Nutrition

One of the most important factors in weight loss is nutrition. In fact, eating a nutritionally sound diet is more than half the weight loss battle, considering that food intake directly affects the amount of fat and calories the body burns.

Most people believe that limiting themselves to an extremely low caloric intake or eliminating carbohydrates and living off of rabbit food will result in faster weight loss. The reality of it is that this approach can actually cause weight gain.  The exception in this case is the Dr.

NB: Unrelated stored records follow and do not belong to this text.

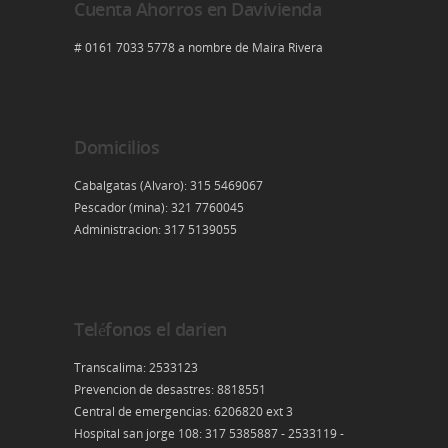
Cuenta Ahorros en Davivienda
# 0161 7033 5778 a nombre de Maira Rivera
Domicilios
Cabalgatas (Alvaro): 315 5469067
Pescador (mina): 321 7760045
Administracion: 317 5139055
Teléfonos el darien
Transcalima: 2533123
Prevencion de desastres: 8818551
Central de emergencias: 6206820 ext 3
Hospital san jorge 108: 317 5385887 - 2533119 -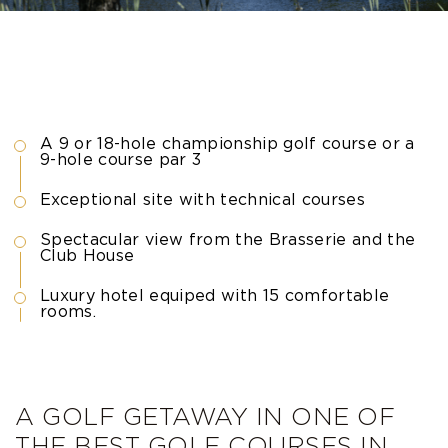
A 9 or 18-hole championship golf course or a
9-hole course par 3
Exceptional site with technical courses
Spectacular view from the Brasserie and the
Club House
Luxury hotel equiped with 15 comfortable
rooms.
A GOLF GETAWAY IN ONE OF
THE BEST GOLF COURSES IN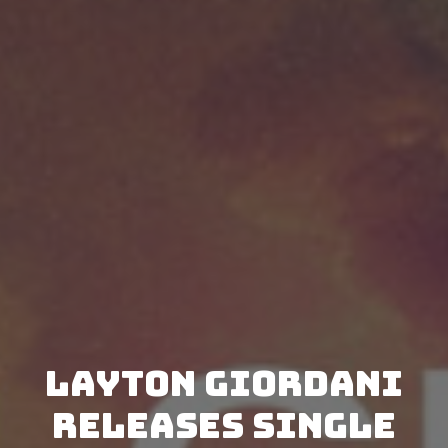
Layton Giordani
releases single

Simeon’s hCG diet, whereas the hCG actually allows your body to utilize the calories from the fat stores so your body is not put into starvation mode.

Extreme diets of any kind cause the body to go into what is often referred to as "starvation" or "survival" mode, in which it begins to store fat instead of burning it. This in turn causes weight gain as opposed to weight loss.

The good news is that eating a healthy diet is not hard, and it can completely eliminate this problem and turn the body into a fat burning machine. The key is to eat the proper foods and eat them at regular intervals throughout the day to boost metabolism and get those fat burning engines running.

A healthy fat burning diet consists of three main food groups – proteins, carbohydrates and vegetables. Eating the proper foods will ensure that the body is receiving all the vitamins and nutrients it needs to function properly.

Eating the right foods consistently throughout the day will provide the body with much needed energy to help it recover after workout sessions and continue burning fat as opposed to reaching that dreaded plateau that many dieters have trouble with when trying to lose weight.

The easiest way to incorporate healthy, fat burning foods into a well-balanced diet is to portion them out evenly across all daily meals. There is no right or wrong way to do this, so long as all the necessary servings of each food group are included.

One way to accomplish this is to include one serving each of a vegetable, protein, and carbohydrate of for breakfast, lunch, and dinner. In between meals, eat one carbohydrate serving and one protein serving.

Fat burning proteins include eggs, whey protein or other protein powder supplements, salmon, turkey, chicken, milk, yogurt and flank or top round steak.

Fat burning vegetables include broccoli, salad greens, bell peppers of any kind, onions, zucchini, tomatoes, cucumbers, spinach, asparagus and mushrooms. Any of these make great choices for vegetable intake while offering enough of a variety to avoid getting tired of eating the same old foods.

Fat burning carbohydrates include whole wheat bread or toast, pineapple, grapes, bananas, grapefruit, apples, oranges, blueberries, strawberries and peaches.

Pair these nutritional tips with a solid 15 to 30 minute workout about three times each week and watch the fat and pounds start melting away.